While codons (combinations of three nucleotides) may vary in their functions, an old rule held that each codon has a specific purpose. However, new evidence suggests that a microbe sometimes uses the UGA codon as a stop codon and sometimes uses it to code for the amino acid pyrilose. This discovery can help scientists to better understand the archaea in the human body and improve the treatment of diseases.
The building blocks of life are formed by a simple process: DNA is transcribed into RNA, which is then converted into protein. And all living things follow the same instructions for forming proteins; Instructions are based on 61 codons, each of which is made of three nucleotides and is a combination of four nucleic acids: adenine (A), cytosine (C), guanine (G) and uracil (U).
These codons are usually assigned to one of the standard 20 amino acids or to a stop codon (usually UAA, UAG, or UGA), which sends a signal to terminate protein synthesis and release the polypeptide chain. For decades, scientists assumed that this process had to be precise to avoid faulty genetic code.

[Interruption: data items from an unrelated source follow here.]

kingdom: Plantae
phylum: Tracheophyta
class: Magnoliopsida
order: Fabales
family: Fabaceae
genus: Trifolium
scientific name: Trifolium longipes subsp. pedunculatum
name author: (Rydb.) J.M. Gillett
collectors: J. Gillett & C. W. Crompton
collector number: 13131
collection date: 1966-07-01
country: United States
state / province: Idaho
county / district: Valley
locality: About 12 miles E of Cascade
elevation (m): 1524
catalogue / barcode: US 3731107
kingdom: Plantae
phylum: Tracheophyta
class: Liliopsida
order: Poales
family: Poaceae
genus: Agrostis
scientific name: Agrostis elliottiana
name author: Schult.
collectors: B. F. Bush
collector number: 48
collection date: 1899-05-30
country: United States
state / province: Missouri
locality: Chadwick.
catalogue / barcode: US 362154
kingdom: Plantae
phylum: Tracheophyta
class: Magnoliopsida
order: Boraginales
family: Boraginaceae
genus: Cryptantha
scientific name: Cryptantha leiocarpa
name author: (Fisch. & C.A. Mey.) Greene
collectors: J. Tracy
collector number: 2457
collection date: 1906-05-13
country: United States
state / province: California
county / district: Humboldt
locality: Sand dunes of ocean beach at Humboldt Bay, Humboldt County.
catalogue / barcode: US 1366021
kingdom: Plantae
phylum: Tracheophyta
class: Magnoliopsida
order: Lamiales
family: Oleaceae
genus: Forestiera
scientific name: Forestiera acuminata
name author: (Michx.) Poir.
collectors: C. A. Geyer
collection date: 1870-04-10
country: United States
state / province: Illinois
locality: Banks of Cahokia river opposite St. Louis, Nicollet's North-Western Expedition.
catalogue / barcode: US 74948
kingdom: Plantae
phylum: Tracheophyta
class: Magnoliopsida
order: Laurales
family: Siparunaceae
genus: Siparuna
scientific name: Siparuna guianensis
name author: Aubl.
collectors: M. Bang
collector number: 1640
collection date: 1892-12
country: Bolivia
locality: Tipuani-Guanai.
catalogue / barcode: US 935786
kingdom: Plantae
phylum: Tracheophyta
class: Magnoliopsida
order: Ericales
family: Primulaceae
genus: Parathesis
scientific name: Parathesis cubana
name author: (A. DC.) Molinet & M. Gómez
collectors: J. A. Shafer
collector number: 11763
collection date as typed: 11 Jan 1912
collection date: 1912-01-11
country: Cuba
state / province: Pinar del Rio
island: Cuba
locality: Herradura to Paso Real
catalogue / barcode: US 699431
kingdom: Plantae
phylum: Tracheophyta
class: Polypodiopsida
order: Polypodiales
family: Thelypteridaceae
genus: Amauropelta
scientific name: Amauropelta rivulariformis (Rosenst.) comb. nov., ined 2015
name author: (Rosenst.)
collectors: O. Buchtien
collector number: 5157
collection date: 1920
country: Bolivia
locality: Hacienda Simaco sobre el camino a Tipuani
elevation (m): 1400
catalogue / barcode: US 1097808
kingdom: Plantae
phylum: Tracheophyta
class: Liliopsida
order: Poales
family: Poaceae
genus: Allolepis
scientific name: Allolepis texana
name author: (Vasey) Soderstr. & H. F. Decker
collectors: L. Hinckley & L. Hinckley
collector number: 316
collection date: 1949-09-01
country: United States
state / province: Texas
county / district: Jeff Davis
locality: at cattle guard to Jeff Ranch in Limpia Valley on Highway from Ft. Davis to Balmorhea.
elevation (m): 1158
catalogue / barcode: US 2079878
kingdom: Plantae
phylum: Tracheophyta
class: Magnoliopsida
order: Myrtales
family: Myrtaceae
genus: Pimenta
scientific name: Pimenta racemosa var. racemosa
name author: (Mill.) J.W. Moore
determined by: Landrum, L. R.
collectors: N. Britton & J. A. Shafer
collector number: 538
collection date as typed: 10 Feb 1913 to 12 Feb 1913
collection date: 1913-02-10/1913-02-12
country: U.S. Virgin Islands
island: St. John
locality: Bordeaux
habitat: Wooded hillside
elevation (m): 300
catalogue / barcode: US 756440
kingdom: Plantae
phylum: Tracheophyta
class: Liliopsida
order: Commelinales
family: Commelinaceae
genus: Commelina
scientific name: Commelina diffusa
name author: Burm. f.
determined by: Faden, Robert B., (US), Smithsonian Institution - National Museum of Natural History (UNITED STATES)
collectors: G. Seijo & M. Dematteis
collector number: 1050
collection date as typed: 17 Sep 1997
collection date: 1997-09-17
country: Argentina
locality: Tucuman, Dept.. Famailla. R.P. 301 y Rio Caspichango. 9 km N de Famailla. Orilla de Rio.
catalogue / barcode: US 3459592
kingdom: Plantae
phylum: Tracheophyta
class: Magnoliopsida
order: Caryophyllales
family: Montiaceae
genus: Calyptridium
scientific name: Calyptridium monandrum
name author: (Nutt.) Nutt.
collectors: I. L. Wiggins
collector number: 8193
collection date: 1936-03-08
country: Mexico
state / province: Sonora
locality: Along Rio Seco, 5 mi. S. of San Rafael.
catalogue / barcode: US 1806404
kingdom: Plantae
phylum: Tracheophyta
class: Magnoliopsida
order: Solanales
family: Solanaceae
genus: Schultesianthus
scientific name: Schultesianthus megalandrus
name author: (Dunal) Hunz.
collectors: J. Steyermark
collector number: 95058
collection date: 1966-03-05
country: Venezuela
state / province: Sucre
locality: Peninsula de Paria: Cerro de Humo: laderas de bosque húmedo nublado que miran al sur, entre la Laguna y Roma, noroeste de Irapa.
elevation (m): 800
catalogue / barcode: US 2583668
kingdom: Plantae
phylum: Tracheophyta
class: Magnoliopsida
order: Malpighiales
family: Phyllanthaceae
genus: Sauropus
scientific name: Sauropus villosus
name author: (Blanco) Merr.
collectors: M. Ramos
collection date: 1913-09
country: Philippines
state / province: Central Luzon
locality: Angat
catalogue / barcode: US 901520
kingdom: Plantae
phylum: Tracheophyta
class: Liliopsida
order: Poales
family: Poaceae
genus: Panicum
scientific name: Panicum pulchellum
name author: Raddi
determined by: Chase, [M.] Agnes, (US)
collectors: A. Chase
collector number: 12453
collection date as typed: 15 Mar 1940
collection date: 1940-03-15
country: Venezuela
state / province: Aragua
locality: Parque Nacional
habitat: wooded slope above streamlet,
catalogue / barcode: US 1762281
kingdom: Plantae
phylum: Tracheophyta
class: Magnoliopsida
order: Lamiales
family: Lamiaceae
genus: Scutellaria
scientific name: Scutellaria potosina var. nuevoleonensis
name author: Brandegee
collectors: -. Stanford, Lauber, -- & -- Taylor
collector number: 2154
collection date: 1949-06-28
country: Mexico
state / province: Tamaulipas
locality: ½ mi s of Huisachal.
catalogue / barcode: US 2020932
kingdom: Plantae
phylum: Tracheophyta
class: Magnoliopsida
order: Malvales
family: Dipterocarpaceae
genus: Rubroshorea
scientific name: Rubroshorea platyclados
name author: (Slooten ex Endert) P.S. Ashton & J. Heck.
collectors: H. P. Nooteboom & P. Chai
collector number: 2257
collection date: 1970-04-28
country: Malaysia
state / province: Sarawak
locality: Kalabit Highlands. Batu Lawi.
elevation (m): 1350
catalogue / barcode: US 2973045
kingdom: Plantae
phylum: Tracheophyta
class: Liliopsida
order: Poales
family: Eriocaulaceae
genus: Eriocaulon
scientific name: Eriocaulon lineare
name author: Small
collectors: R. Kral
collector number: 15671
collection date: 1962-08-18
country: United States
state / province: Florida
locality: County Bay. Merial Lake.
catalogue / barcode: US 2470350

However, a new study published in the Proceedings of the National Academy of Sciences (PNAS) by scientists from the University of California, Berkeley, shows that at least one archaea, the methane-producing microbe Methanosarcina acetivorans, survives by using a special translation method.
“Objectively, ambiguity in the genetic code should be harmful,” Dipti Nayak, one of the authors of the paper, said in a statement. You end up generating a random set of proteins. “But biological systems are more complex than we imagine, and this ambiguity is actually a feature, not a defect.”
Scientists hypothesize that this “ambiguity” allows the microbe to import the rare amino acid pyrilose and produce enzymes that break down certain foods. Although life varies in the number of amino acids and which codons code for which amino acids, one thing is usually certain: a codon has only one meaning.
Pyrilosine is widespread in methane-producing archaea, and the study’s lead author, Kathy Shalvarjian, noticed while studying these methanogenic organisms that strangely the UAG codon in M. acetivorans was not always interpreted as pyrrolosine. “The UAG codon is like a crossroads, where it can either be interpreted as a stop codon or as a pyrrolosine residue,” Shalvarjian said.
“They’re oscillating between seeing this as an end codon or going ahead with adding this new amino acid,” Nayak said. They cannot decide. “They just do both and seem to be okay with making that random choice.” Preliminary findings suggest that the selection of archae is not entirely random. When the amino acid is abundant in the cell, the microbe tends to interpret the UAG as integrated pyrilosine and convert it into the appropriate protein. However, when the amount is less, UAG often acts as a stop codon, resulting in a completely different protein.
This research is unexpectedly related to the future of human health. For example, the human body relies on archaea to remove methylamines and maintain liver health, so understanding this ambiguity in its molecular machinery is important. Additionally, scientists can experiment with introducing a similar level of imprecision into gene therapies that can address problems caused by premature termination codons (such as cystic fibrosis). “This discovery really opens the door to finding interesting ways to control how cells interpret stop codons,” says Nayak.